─── Document segment

The latest paper by the Brooke lab investigates the mechanism through which an Influenza A-infected host cell can be rendered resistant to subsequent viral infections. The findings were published in a paper titled “Influenza A Virus Superinfection Potential Is Regulated by Viral Genomic Heterogeneity” in mBio.
Influenza A viruses are notorious for their high infection rates during seasonal epidemics. Even though vaccines are developed each year, the viruses can evolve rapidly, sometimes rendering the vaccines ineffective. Therefore, there is a constant race between the virus and vaccine developers.
The evolution of these viruses is heavily influenced by the fact that their genetic information has an unusual arrangement. It is encoded on eight discrete pieces of RNA and expression of all genes are essential for productive infection. However, the majority of influenza A virus particles do not contain a full set of genetic material and are therefore defective in their ability to cause a productive infection.
It is common for multiple viruses, with incomplete genetic information, to infect the same cell. However, allowing them to collectively reconstitute the complete set of viral genetic material is needed for productive infection. This phenomenon is known as co-infection. In some cases, co-infection can result in reassortment, where viral particles exchange complete RNA segments and generate new viruses.
“Co-infection by incomplete viruses enables the formation of the complete viral genome, resulting in a successful infection,” explained Jiayi Sun, a graduate student in the Brooke lab. “On the other hand, complete viruses resist co-infection.” The paper investigates what factors impair co-infection.

──────

■ **Check your understanding**
(a) Print the portion of the influenza A superinfection article from "The evolution of" to "generate new viruses.".
(b) According to the influenza A superinfection article, how many pieces of RNA encode the genetic information of influenza A viruses?
(c) Go on with the influenza A superinfection article from where it stops.

─── The data

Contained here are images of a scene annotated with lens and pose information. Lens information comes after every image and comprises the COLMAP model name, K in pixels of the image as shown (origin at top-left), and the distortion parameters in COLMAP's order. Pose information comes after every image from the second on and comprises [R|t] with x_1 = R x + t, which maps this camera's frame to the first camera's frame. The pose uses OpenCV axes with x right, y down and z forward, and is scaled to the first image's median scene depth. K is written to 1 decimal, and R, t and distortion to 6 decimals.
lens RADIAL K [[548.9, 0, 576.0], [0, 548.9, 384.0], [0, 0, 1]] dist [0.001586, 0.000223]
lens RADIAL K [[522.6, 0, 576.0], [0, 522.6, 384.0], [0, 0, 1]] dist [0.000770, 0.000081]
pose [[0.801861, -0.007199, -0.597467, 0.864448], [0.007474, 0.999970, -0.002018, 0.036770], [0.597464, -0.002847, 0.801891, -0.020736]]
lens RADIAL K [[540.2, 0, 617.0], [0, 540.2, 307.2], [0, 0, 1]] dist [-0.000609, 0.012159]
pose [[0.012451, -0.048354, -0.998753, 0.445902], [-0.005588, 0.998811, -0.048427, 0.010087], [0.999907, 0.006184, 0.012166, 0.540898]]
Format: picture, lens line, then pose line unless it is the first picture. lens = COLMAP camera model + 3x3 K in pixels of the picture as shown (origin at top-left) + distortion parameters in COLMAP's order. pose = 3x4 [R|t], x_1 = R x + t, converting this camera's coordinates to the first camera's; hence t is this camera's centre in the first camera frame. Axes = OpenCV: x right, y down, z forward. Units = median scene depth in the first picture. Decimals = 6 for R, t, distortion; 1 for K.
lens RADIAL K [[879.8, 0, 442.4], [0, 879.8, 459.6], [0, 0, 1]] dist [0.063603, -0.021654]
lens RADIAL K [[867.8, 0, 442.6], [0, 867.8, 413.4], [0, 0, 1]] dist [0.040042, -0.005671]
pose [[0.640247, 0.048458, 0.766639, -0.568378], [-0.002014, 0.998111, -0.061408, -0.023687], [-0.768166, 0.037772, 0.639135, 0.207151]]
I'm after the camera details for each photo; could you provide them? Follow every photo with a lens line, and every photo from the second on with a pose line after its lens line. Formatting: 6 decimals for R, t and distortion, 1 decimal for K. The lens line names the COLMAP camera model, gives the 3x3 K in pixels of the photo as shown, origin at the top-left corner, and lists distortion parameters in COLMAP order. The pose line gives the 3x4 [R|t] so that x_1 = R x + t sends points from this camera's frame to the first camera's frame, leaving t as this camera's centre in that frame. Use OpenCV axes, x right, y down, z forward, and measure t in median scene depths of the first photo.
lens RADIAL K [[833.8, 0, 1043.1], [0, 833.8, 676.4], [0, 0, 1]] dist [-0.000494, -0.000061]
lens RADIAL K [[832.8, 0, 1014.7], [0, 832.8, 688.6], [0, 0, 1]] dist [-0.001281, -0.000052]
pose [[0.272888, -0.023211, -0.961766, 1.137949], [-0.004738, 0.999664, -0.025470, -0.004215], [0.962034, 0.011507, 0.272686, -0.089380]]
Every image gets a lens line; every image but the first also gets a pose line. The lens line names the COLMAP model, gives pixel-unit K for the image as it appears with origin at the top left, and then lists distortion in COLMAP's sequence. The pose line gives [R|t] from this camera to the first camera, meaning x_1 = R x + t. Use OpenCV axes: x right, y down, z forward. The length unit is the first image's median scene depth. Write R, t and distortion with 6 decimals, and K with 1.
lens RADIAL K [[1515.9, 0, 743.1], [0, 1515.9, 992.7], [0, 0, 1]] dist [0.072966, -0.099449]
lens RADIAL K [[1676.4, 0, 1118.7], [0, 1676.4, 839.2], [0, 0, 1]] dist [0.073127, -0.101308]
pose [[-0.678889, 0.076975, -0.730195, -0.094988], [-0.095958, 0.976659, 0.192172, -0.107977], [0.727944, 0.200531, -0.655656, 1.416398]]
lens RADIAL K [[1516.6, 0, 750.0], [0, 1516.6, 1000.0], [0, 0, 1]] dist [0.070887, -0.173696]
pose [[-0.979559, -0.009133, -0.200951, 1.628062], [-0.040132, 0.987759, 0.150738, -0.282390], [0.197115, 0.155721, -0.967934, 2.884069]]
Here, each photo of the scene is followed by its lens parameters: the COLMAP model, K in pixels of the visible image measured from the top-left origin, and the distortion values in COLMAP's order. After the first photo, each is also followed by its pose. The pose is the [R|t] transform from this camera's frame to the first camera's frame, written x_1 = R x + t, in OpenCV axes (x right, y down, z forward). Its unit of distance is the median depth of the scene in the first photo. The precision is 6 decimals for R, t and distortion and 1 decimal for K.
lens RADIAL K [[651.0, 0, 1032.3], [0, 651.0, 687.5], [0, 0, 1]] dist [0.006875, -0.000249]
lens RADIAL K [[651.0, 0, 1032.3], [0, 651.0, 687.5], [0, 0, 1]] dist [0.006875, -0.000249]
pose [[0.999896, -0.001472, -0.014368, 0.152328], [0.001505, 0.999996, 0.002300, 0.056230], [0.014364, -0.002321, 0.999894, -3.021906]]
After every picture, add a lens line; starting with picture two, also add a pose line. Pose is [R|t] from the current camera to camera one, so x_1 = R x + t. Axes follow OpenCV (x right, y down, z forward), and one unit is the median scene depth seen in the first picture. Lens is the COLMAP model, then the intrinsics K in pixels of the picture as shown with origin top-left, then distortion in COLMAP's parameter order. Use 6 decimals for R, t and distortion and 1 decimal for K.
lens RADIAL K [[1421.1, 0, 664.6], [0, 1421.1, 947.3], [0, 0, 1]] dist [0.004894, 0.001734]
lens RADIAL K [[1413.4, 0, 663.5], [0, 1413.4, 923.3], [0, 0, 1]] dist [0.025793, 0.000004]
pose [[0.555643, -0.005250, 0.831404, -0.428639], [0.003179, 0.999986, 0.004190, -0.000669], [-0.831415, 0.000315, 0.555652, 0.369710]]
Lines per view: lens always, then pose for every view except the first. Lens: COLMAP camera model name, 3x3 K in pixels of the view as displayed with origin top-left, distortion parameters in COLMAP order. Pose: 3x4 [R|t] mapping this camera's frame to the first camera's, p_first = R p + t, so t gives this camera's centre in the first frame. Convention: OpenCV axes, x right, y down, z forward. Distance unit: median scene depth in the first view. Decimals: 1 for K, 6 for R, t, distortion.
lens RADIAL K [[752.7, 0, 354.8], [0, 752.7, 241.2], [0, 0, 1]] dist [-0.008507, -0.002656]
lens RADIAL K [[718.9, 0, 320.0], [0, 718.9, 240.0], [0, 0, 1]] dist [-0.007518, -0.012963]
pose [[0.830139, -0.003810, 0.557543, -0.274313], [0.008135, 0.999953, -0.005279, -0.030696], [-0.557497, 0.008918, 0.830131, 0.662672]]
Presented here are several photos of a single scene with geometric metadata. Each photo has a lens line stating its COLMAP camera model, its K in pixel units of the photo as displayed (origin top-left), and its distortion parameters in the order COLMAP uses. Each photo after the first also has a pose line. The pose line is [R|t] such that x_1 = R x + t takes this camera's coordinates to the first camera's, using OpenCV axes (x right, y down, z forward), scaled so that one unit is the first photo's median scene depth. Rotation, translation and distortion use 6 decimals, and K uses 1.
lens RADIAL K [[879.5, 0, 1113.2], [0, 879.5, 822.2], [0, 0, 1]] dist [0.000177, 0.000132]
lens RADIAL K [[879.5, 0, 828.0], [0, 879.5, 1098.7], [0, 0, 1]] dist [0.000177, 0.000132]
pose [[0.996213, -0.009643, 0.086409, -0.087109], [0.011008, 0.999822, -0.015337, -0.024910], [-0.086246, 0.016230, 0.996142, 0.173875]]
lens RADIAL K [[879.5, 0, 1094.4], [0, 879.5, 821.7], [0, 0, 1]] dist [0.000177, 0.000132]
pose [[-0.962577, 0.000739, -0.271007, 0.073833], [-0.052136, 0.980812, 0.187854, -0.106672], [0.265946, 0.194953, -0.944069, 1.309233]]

──────

■ **Task responses**
(a)
The evolution of these viruses is heavily influenced by the fact that their genetic information has an unusual arrangement. It is encoded on eight discrete pieces of RNA and expression of all genes are essential for productive infection. However, the majority of influenza A virus particles do not contain a full set of genetic material and are therefore defective in their ability to cause a productive infection.
It is common for multiple viruses, with incomplete genetic information, to infect the same cell. However, allowing them to collectively reconstitute the complete set of viral genetic material is needed for productive infection. This phenomenon is known as co-infection. In some cases, co-infection can result in reassortment, where viral particles exchange complete RNA segments and generate new viruses.

(b) Eight discrete pieces of RNA.

(c)
It was previously suggested by other labs that co-infection is blocked by the production of neuraminidase, an enzyme that cleaves the viral receptors on the host cell so that subsequent viruses cannot enter the host. However, this paper offers a different mechanism. “Our model is during the primary infection the expression of the viral polymerase inhibits further infections,” explained Sun.
“It remains unclear how the polymerase causes inhibition. It could be that an anti-viral response is triggered in the host in response to the polymerase,” said Dr. Christopher Brooke, Assistant Professor in the Department of Microbiology. “It is clear, however, that viral particles that have a higher number of gene segments show higher polymerase activity and increased resistance to co-infection.”
Co-infection can have dangerous consequences. When reassortment involves the mixing of different viral strains, there is always a tiny chance that a new strain will emerge that could potentially give rise to a pandemic. “Co-infection drives viral evolution. By understanding co-infection, we can gain insight into how these viruses evolve,” said Brooke. “Until we understand this fundamental process, we will struggle to develop a more effective vaccine.”